The list of places with locally run plans at risk of insolvency is a roll call of the state’s biggest cities: Providence, Warwick, Cranston, East Providence, Woonsocket, Coventry, Cumberland, North Providence, West Warwick, Johnston. Out of the 12 biggest communities, only one – South Kingstown – doesn’t have an at-risk local plan. For Rhode Island, these communities are too big to fail.
That’s the case made by Chafee, Taveras, Flanders and others who are demanding changes to the locally run plans be included in the Raimondo-Chafee bill. The Rhode Island League of Cities and Towns has suggested either outlawing local pension benefits that are more generous than what the state offers, or having lawmakers give the cities and towns authority to change benefits, as they did with the new Medicare law earlier this year.
“The state still has power over collectively-bargained plans and could, through legislation, pass laws that would address the situation that is causing these local plans to suffer the kinds of problems that Central Falls experienced,” said Flanders, a former Rhode Island Supreme Court justice.
In Providence, for example, it’s estimated that suspending COLAs for current retirees – the same policy Raimondo-Chafee will propose at the state level – could cut its $828 million unfunded liability by roughly 25%, saving millions of dollars in this year’s budget alone. (And Providence’s problems are likely even worse than they look.)
The push-back from Raimondo, Paiva Weed, Warwick Mayor Scott Avedisian and others is twofold.
First, it’s unclear whether it’s legal for a state statute to supersede a contract that was agreed to in collective bargaining or awarded in binding arbitration. If they’re right, and the locally run plans can’t be changed, the state may see more bankruptcies like Central Falls’ to deal with insolvent plans. Raimondo has accused the governor’s office of failing to get its homework done on that score, so to speak, before the last minute.
Second, tackling the non-MERS plans makes the politics of pensions even more challenging.

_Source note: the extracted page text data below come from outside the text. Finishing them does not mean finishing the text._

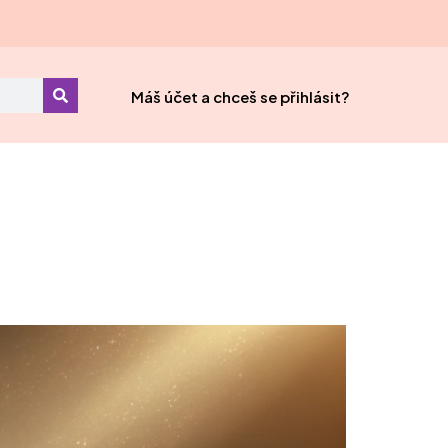
Máš účet a chceš se přihlásit?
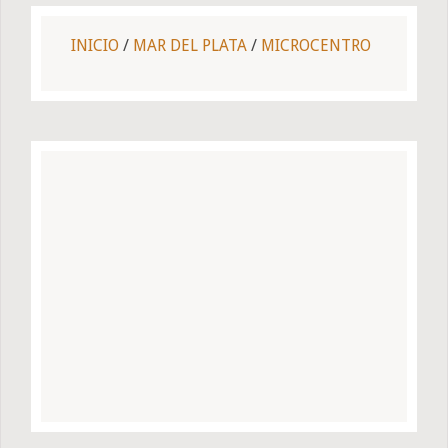
INICIO
/
MAR DEL PLATA
/
MICROCENTRO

Raimondo and Paiva Weed seem to be acutely aware that taking on the locally run plans earns them a whole new set of opponents, including the powerful Laborers International Union – whose leadership includes a member of Raimondo’s transition team and Paiva Weed’s majority leader – as well as the police and fire unions, who are extremely active in campaigns.

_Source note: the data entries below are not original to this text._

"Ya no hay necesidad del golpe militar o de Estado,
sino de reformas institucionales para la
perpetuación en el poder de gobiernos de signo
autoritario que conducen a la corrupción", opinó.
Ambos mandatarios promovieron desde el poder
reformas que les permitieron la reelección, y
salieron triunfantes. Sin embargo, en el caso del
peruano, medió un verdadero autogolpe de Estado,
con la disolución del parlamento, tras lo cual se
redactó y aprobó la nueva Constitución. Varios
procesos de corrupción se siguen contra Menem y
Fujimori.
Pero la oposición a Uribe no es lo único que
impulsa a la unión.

“I am worried that the complexity of adding all of the nuances relative to each individual municipal plan could create problems with passage of real reform,” Avedisian said in an email Monday. “Each plan would require its own actuarial study, updated assumptions addressing rates of return on investments and mortality rates.”

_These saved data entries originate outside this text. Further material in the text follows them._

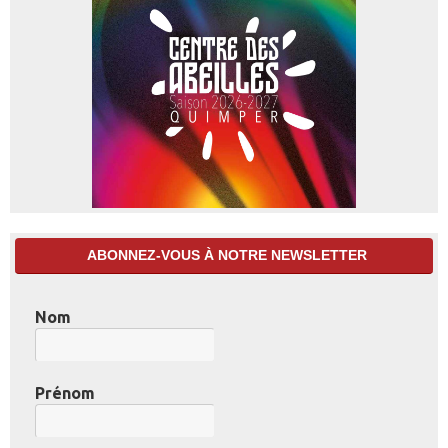
ABONNEZ-VOUS À NOTRE NEWSLETTER
Nom
Prénom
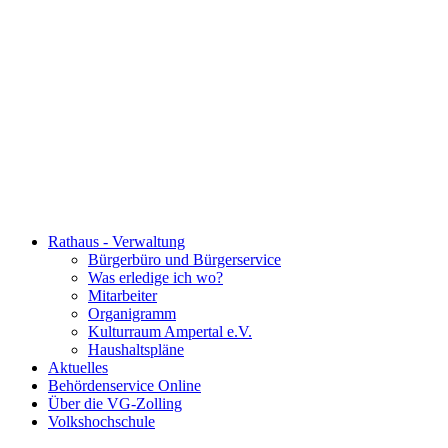
Rathaus - Verwaltung
Bürgerbüro und Bürgerservice
Was erledige ich wo?
Mitarbeiter
Organigramm
Kulturraum Ampertal e.V.
Haushaltspläne
Aktuelles
Behördenservice Online
Über die VG-Zolling
Volkshochschule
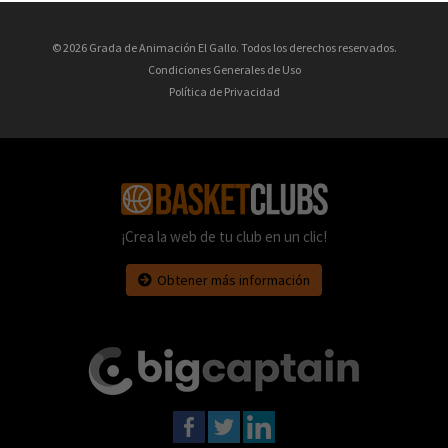
© 2026 Grada de Animación El Gallo. Todos los derechos reservados.
Condiciones Generales de Uso
Política de Privacidad
¡Crea la web de tu club en un clic!
Obtener más información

The rebuttal from Chafee’s camp is that those political challenges actually add to the argument for including the locally run plans in the big legislation – because what are the odds that lawmakers will want to tackle this problem again anytime soon, especially if it means taking on an additional set of organized labor groups?
It appeared early Tuesday that Chafee had won the debate over whether to include the locally run plans in the legislation he and Raimondo put forward this afternoon. But it’s still unclear what precisely they will propose – and whether it will still be in the bill when the House and Senate are finished with it.